The southern side of Hari Parbat features Makhdoom Sahib, the shrine of Hamza Makhdoom, a 16th-century Kashmiri Sufi saint locally known as Hazrat Sultan and Sultan ul-Arifeen. Another shrine on the hill’s southern slope is dedicated to Shah Badakhshi, a 17th-century Sufi saint.
Gurudwara Chatti Patshahi 
Gurudwara Chatti Patshahi at Kathi Darwaja, Rainwari, Srinagar is one of the most important Sikh gurudwaras in Kashmir. It is believed that Guru Har Gobind, the sixth Sikh guru, travelled through Kashmir, stopping to preach occasionally and stayed there for few days. 

Legend has it that Hari Parbat was once a huge lake inhabited by a demon called Jalodbhava (“Water Demon”). The inhabitants called on the goddess for help. She took the form of a bird and dropped a pebble on the demon’s head, which grew larger and larger until it crushed the demon. Hari Parbat is revered as that pebble and is said to have become the home for all the gods of the Hindu pantheon.
Another version of the myth says that two demons, Chand and Mund, lived in the Kashmir Valley. Chand hid in the water near the present location of Hari Parbat and Mund somewhere above the present Dal Gate, and both terrorized the people of the Valley. The gods invoked Shakti who assumed the form of a hari (myna) and flew to Sumer , picked up a pebble in her beak and threw it on Chand. The pebble grew into a mountain, crushed the demon and was later named Hari Parbat (“the Myna Mountain”).

Kashmir Culture and cuisine

Kashmiri cuisine includes dum aloo (boiled potatoes with heavy amounts of spice), tzaman (a solid cottage cheese), rogan josh (lamb cooked in heavy spices), yakhiyn (lamb cooked in curd with mild spices), hakh (a spinach-like leaf), rista-gushtaba (minced meat balls in tomato and curd curry), danival korme, and the signature rice which is particular to Asian cultures.
The traditional wazwan feast involves cooking meat or vegetables, usually mutton, in several different ways. Alcohol is strictly prohibited in most places.

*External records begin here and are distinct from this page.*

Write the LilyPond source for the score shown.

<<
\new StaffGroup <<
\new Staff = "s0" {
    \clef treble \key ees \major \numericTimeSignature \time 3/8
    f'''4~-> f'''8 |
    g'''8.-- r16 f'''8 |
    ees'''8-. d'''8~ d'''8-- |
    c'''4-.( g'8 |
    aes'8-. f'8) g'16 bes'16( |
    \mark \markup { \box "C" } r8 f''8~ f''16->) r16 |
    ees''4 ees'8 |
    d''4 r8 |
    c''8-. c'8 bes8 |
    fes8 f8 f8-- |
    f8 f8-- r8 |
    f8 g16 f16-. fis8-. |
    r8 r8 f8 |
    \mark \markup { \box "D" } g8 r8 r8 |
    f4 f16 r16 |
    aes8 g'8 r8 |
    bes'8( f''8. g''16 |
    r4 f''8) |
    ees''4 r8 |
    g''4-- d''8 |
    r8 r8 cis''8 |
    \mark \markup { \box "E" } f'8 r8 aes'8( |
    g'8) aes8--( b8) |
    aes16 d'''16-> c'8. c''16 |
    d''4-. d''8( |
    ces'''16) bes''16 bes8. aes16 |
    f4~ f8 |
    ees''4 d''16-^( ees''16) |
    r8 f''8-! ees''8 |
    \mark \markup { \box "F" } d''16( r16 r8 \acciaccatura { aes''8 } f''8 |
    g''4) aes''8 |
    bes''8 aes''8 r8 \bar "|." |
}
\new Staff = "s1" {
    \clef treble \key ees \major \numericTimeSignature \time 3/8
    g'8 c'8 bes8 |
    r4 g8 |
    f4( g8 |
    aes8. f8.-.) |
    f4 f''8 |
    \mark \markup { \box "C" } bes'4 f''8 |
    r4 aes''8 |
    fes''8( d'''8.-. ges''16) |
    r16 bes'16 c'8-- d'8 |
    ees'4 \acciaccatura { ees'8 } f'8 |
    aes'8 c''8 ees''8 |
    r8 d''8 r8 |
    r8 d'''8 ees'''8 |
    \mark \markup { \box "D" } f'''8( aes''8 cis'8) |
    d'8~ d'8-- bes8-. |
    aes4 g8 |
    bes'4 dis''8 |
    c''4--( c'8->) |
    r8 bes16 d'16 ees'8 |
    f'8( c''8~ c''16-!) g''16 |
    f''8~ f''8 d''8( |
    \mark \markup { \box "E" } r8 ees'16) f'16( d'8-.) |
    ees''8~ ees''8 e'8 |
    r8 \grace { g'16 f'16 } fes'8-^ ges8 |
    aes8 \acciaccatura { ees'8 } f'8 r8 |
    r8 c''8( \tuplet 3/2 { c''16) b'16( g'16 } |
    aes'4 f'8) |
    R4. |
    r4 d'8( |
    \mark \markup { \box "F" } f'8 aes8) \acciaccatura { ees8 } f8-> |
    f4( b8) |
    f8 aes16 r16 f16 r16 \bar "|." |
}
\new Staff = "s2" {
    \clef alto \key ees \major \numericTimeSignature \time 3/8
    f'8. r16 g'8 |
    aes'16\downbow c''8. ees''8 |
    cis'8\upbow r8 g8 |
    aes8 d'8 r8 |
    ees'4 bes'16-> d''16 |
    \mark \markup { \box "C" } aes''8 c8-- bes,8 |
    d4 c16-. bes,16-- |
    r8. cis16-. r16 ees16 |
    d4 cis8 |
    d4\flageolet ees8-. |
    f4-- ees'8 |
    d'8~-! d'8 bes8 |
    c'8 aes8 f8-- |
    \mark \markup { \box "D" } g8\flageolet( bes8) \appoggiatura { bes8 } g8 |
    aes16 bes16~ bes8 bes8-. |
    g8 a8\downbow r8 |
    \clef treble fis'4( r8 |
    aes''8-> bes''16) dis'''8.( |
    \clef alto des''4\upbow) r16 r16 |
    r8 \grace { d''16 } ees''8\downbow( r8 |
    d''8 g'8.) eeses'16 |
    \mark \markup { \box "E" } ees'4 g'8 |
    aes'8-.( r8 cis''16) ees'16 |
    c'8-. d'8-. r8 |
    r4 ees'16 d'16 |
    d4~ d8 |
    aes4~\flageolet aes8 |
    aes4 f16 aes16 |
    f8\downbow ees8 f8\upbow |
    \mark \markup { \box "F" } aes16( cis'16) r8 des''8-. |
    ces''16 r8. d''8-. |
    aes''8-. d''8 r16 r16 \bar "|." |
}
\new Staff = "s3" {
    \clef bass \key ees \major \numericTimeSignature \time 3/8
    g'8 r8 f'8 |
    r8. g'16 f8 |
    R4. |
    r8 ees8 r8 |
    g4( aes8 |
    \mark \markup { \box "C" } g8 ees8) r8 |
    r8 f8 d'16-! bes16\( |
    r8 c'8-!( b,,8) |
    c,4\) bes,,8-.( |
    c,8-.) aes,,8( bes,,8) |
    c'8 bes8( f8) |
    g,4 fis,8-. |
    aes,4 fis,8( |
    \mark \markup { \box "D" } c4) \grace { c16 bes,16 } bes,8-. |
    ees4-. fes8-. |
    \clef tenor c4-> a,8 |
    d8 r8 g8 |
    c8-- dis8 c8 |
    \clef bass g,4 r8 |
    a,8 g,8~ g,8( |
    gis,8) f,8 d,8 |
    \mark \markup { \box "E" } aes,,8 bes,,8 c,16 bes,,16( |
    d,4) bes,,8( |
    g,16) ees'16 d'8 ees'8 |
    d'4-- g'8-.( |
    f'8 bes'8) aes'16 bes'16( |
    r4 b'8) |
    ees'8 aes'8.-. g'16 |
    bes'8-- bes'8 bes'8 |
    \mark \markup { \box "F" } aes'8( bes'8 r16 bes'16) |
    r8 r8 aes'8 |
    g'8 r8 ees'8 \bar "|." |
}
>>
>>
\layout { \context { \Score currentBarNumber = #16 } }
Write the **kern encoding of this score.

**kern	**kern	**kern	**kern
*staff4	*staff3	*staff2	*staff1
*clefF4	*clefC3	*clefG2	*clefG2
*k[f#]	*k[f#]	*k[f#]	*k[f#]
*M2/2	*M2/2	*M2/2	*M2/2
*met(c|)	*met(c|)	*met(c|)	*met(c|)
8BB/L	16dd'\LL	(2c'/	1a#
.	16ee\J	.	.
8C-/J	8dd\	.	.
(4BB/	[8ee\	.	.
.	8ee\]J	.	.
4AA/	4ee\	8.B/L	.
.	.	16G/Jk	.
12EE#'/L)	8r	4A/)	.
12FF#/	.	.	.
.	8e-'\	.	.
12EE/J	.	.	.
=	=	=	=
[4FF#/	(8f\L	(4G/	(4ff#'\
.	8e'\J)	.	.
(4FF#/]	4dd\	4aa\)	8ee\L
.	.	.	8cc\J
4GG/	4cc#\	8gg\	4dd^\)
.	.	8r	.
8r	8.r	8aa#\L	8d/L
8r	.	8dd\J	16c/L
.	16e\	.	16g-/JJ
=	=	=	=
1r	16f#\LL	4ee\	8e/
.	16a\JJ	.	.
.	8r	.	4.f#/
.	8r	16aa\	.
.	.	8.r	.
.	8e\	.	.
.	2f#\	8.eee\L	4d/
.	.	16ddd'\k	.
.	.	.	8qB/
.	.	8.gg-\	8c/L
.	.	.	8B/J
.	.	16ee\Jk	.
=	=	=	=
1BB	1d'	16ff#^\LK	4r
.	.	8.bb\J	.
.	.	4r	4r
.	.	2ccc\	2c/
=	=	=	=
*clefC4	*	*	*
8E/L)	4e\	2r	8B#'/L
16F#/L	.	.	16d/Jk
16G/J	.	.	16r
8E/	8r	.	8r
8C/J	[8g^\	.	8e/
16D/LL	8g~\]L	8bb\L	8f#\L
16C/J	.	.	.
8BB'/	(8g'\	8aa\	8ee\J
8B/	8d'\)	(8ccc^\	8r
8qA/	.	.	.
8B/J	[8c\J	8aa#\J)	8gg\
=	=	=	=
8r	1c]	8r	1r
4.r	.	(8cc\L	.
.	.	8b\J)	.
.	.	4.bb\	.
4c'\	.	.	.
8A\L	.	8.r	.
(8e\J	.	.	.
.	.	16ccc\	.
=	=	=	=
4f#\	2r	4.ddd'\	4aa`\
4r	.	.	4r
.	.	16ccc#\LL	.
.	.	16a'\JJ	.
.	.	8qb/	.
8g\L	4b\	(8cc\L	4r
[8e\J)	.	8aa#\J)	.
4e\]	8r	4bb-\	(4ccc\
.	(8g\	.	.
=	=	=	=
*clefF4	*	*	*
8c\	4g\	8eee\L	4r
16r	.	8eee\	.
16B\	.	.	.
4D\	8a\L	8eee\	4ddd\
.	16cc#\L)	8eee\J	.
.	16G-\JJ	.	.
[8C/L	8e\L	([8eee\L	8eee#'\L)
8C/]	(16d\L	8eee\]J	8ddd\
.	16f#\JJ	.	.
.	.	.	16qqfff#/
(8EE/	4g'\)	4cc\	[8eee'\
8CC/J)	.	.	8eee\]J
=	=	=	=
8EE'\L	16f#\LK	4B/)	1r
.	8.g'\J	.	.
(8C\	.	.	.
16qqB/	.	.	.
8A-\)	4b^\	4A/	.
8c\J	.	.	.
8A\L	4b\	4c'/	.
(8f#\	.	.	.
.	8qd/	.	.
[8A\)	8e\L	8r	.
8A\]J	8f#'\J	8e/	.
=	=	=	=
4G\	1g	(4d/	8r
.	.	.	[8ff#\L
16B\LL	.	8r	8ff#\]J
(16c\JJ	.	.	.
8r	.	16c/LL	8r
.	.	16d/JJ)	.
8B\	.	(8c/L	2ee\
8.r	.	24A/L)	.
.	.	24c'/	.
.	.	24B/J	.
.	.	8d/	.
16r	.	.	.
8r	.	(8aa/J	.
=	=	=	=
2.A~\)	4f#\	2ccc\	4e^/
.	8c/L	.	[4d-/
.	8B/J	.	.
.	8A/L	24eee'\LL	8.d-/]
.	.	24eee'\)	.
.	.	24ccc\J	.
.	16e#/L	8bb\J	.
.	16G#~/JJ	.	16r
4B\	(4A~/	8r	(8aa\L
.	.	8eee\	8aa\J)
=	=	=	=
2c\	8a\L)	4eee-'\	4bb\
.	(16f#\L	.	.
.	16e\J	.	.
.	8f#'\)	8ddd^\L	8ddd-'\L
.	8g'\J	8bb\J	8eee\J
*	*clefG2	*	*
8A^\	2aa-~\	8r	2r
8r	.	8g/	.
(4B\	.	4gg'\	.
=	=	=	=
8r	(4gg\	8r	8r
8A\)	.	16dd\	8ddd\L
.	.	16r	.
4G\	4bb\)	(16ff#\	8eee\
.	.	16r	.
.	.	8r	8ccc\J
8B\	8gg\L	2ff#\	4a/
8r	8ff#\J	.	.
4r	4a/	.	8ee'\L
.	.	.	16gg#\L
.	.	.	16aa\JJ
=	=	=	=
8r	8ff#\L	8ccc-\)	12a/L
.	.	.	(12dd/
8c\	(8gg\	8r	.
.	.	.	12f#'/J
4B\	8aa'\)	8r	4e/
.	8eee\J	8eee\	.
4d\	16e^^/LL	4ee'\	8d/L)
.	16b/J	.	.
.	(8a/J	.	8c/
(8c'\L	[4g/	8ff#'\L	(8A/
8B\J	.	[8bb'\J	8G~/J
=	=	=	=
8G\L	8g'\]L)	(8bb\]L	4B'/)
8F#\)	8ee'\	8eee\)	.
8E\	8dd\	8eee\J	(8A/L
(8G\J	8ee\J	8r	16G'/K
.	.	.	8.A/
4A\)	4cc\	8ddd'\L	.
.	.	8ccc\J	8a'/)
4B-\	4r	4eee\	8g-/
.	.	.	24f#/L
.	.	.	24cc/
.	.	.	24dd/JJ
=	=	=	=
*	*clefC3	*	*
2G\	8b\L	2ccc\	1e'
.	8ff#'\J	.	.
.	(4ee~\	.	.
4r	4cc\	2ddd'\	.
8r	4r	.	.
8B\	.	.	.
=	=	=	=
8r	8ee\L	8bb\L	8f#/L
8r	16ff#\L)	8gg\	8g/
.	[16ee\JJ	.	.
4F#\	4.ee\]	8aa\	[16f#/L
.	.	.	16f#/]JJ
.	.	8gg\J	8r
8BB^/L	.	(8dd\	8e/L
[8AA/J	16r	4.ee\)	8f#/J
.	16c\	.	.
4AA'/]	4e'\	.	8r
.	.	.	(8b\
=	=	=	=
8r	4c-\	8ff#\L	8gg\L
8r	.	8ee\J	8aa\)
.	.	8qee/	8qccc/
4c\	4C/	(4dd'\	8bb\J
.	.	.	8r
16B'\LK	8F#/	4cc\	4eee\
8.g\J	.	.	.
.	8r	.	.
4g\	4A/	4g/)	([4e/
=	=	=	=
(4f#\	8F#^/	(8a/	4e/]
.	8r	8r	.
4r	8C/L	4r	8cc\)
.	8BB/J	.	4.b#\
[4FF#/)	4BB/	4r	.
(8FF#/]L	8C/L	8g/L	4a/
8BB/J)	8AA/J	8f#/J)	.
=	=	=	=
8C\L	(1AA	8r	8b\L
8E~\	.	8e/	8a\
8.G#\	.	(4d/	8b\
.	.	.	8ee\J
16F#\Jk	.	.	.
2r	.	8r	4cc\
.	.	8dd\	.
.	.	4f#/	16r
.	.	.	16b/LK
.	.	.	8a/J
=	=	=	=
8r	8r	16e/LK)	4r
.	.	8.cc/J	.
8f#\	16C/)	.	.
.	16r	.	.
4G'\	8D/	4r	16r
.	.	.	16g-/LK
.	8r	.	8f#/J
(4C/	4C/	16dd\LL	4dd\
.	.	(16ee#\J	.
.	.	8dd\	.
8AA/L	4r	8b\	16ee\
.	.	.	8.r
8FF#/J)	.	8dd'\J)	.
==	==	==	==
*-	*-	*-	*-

There are two styles of making tea in the region: Noon Chai, or salt tea, which is pink in colour (known as chinen posh rang or peach flower colour) and popular with locals; and kahwah, a tea for festive occasions, made with saffron and spices (cardamom, cinamon, sugar, noon chai leaves), and black tea.

Kashmir Etymology

The Sanskrit word for Kashmir was कश्मीर (káśmīra) and, as with many ancient toponyms, its source and original meaning remain unknown. Kashmir was archaically spelled Cashmere in English. Over the centuries, various Puranas linked the word kaśmīra to the name of the mythical sage Kashyapa. The word kaśmīra was thus said to be a contraction of kaśyapa-mīra meaning “Kashyapa’s sea” (and the Kashmir Valley is then claimed to have formerly been a lake) or, alternately, kaśyapa-meru, or “Kashyapa’s mountain”.